Default plan: Get Aggressive
Invading a buck bedding area is always a crapshoot, but now is the time to gamble, because once serious breeding starts your target buck could be sleeping anywhere. He’ll surely be late getting back to bed today, so if your prior hunting efforts have revealed your buck’s bed site, slip in well before first light and wait. Not sure exactly where your buck sleeps? Mark all your info about him (sightings, trail-cam pics, sign) on a map. The thick cover or ridge end closest to the greatest concentration of sign and sightings should be your target. Be there in a stand long before dawn and wait for him.

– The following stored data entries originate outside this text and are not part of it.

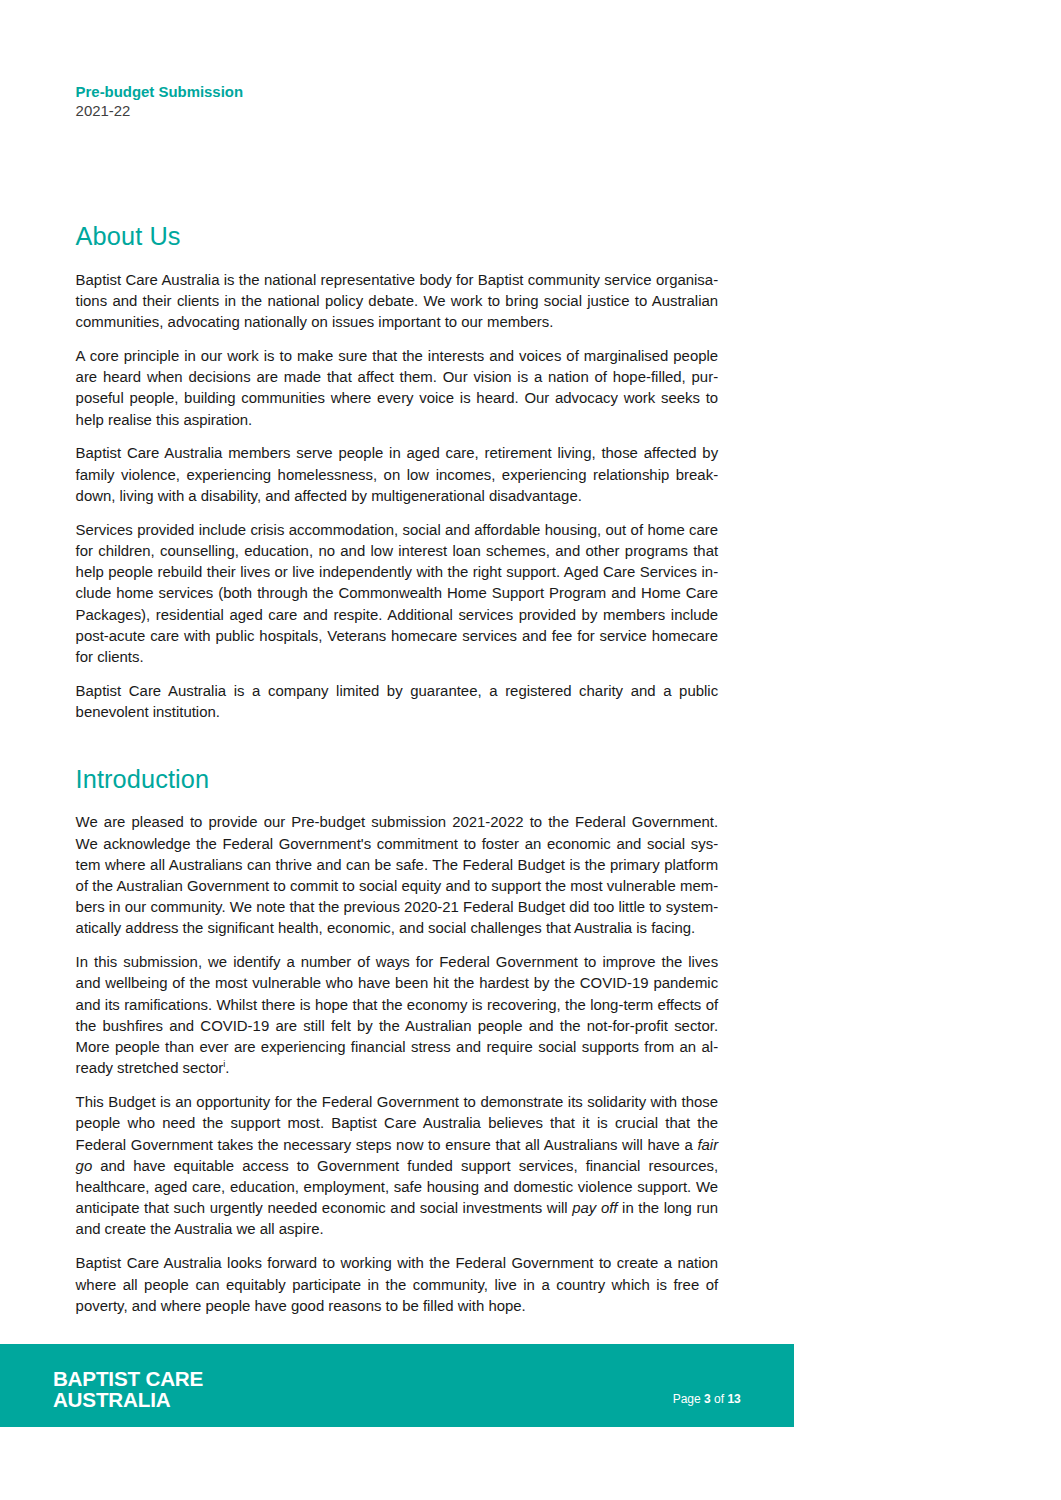Pre-budget Submission
2021-22
About Us
Baptist Care Australia is the national representative body for Baptist community service organisations and their clients in the national policy debate. We work to bring social justice to Australian communities, advocating nationally on issues important to our members.
A core principle in our work is to make sure that the interests and voices of marginalised people are heard when decisions are made that affect them. Our vision is a nation of hope-filled, purposeful people, building communities where every voice is heard. Our advocacy work seeks to help realise this aspiration.
Baptist Care Australia members serve people in aged care, retirement living, those affected by family violence, experiencing homelessness, on low incomes, experiencing relationship breakdown, living with a disability, and affected by multigenerational disadvantage.
Services provided include crisis accommodation, social and affordable housing, out of home care for children, counselling, education, no and low interest loan schemes, and other programs that help people rebuild their lives or live independently with the right support. Aged Care Services include home services (both through the Commonwealth Home Support Program and Home Care Packages), residential aged care and respite. Additional services provided by members include post-acute care with public hospitals, Veterans homecare services and fee for service homecare for clients.
Baptist Care Australia is a company limited by guarantee, a registered charity and a public benevolent institution.
Introduction
We are pleased to provide our Pre-budget submission 2021-2022 to the Federal Government. We acknowledge the Federal Government's commitment to foster an economic and social system where all Australians can thrive and can be safe. The Federal Budget is the primary platform of the Australian Government to commit to social equity and to support the most vulnerable members in our community. We note that the previous 2020-21 Federal Budget did too little to systematically address the significant health, economic, and social challenges that Australia is facing.
In this submission, we identify a number of ways for Federal Government to improve the lives and wellbeing of the most vulnerable who have been hit the hardest by the COVID-19 pandemic and its ramifications. Whilst there is hope that the economy is recovering, the long-term effects of the bushfires and COVID-19 are still felt by the Australian people and the not-for-profit sector. More people than ever are experiencing financial stress and require social supports from an already stretched sectori.
This Budget is an opportunity for the Federal Government to demonstrate its solidarity with those people who need the support most. Baptist Care Australia believes that it is crucial that the Federal Government takes the necessary steps now to ensure that all Australians will have a fair go and have equitable access to Government funded support services, financial resources, healthcare, aged care, education, employment, safe housing and domestic violence support. We anticipate that such urgently needed economic and social investments will pay off in the long run and create the Australia we all aspire.
Baptist Care Australia looks forward to working with the Federal Government to create a nation where all people can equitably participate in the community, live in a country which is free of poverty, and where people have good reasons to be filled with hope.
Baptist Care
Australia
Page 3 of 13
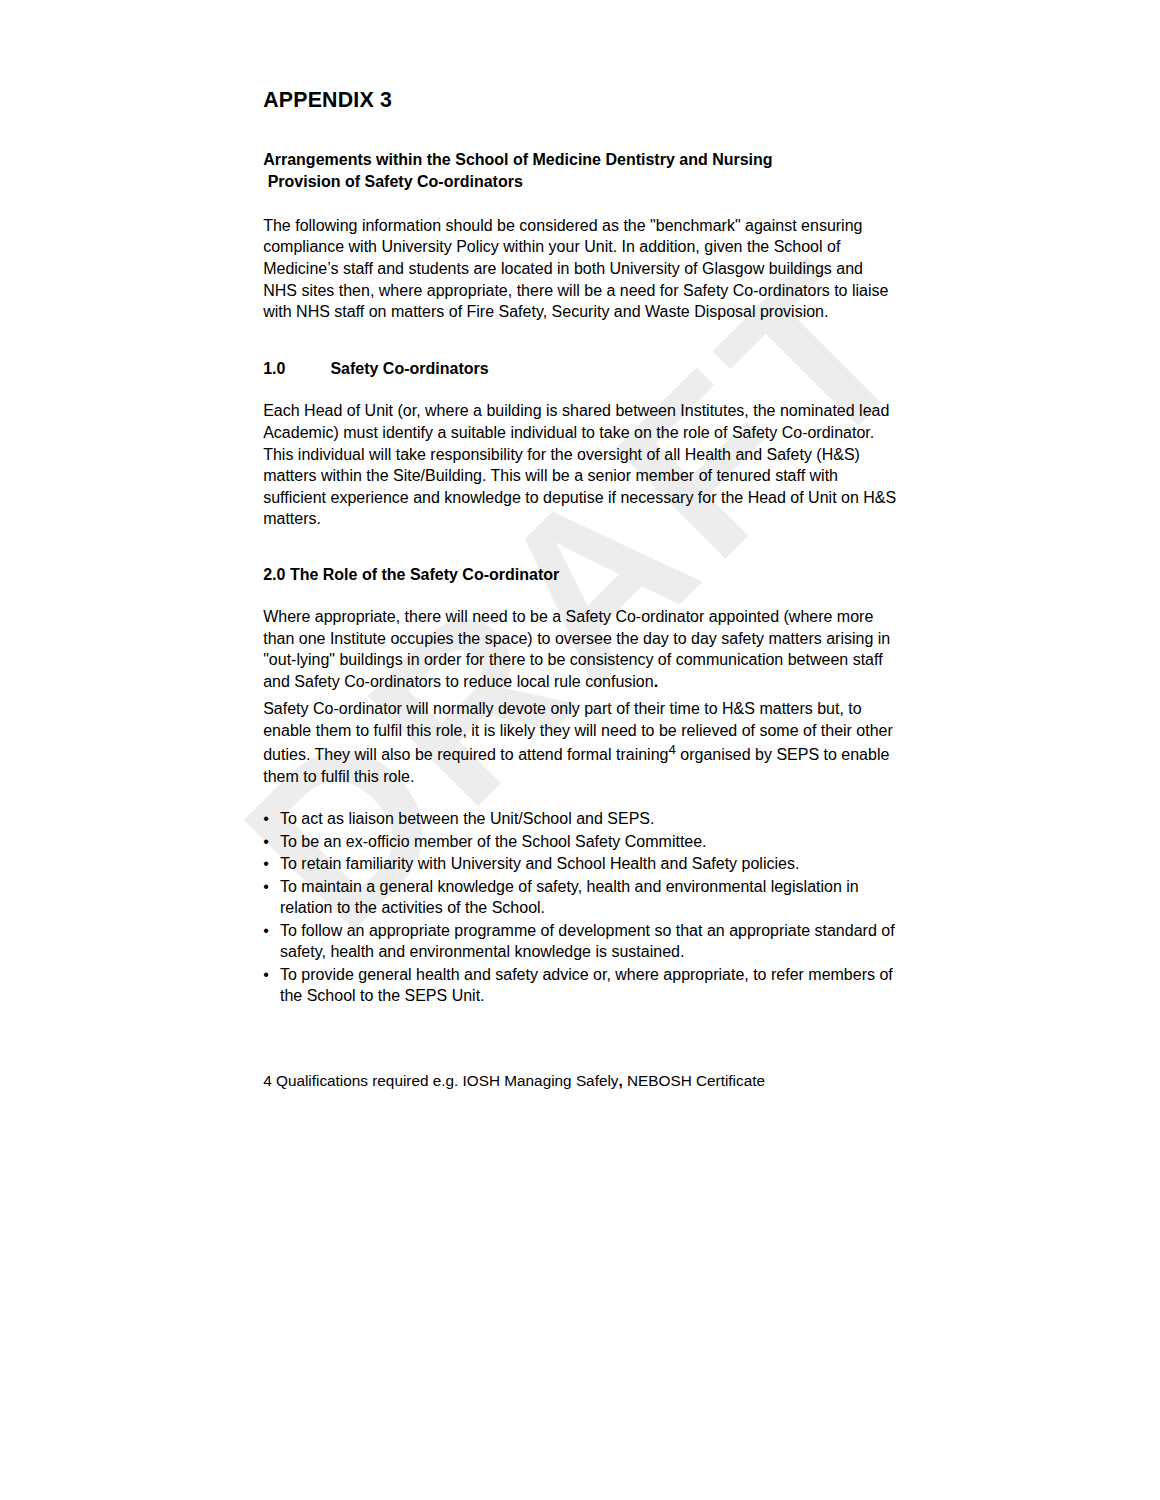DRAFT
APPENDIX 3
Arrangements within the School of Medicine Dentistry and Nursing
Provision of Safety Co-ordinators
The following information should be considered as the "benchmark" against ensuring compliance with University Policy within your Unit. In addition, given the School of Medicine’s staff and students are located in both University of Glasgow buildings and NHS sites then, where appropriate, there will be a need for Safety Co-ordinators to liaise with NHS staff on matters of Fire Safety, Security and Waste Disposal provision.
1.0 Safety Co-ordinators
Each Head of Unit (or, where a building is shared between Institutes, the nominated lead Academic) must identify a suitable individual to take on the role of Safety Co-ordinator. This individual will take responsibility for the oversight of all Health and Safety (H&S) matters within the Site/Building. This will be a senior member of tenured staff with sufficient experience and knowledge to deputise if necessary for the Head of Unit on H&S matters.
2.0 The Role of the Safety Co-ordinator
Where appropriate, there will need to be a Safety Co-ordinator appointed (where more than one Institute occupies the space) to oversee the day to day safety matters arising in "out-lying" buildings in order for there to be consistency of communication between staff and Safety Co-ordinators to reduce local rule confusion.
Safety Co-ordinator will normally devote only part of their time to H&S matters but, to enable them to fulfil this role, it is likely they will need to be relieved of some of their other duties. They will also be required to attend formal training4 organised by SEPS to enable them to fulfil this role.
To act as liaison between the Unit/School and SEPS.
To be an ex-officio member of the School Safety Committee.
To retain familiarity with University and School Health and Safety policies.
To maintain a general knowledge of safety, health and environmental legislation in relation to the activities of the School.
To follow an appropriate programme of development so that an appropriate standard of safety, health and environmental knowledge is sustained.
To provide general health and safety advice or, where appropriate, to refer members of the School to the SEPS Unit.
4 Qualifications required e.g. IOSH Managing Safely, NEBOSH Certificate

If your morning plan doesn’t pan out, go to the passive plan below.
Optional Plan: Be Passive
It may seem wrong not to be aggressive now, considering that bucks are seemingly losing their minds more by the day. But whitetails rarely abandon all caution. If you hunt small woodlots, or are onto a truly mature buck that won’t breed until a hot doe stands right in front of him, here’s what to do today. First, go with an afternoon hunt, to take advantage of that rising moon. Get in the woods about noon, with the three best oak stands on your property logged in to your GPS. Scout them quickly, but be mindful of the wind; you don’t want your scent blowing into bedding areas. Find the oak stand that has the most fresh feeding sign, as well as any rubs and scrapes that indicate an active buck, and if you don’t have a stand with you, zip back to the truck and grab it. Before you shimmy up a tree, doctor the freshest scrape you can find with some buck urine. This will punch your buck’s dominance button and swing him in for a shot. Don’t be afraid to hit your rattling antlers or grunt tube—your buck is probably bedded nearby, and the sounds should coax him in.
X-Factor: Pecking Order
Sometimes the buck you’re after—as big as he may be—is not the dominant buck in your hunting area. Personality, not antler size, usually determines which buck is at the top of the pecking order. Challenging him won’t work if your target animal is not king of the hill. If you suspect he’s not, pattern him by reading his sign (and studying trail-cam pics) and intercept him on his routine, instead of trying to grunt or rattle him in for a shot.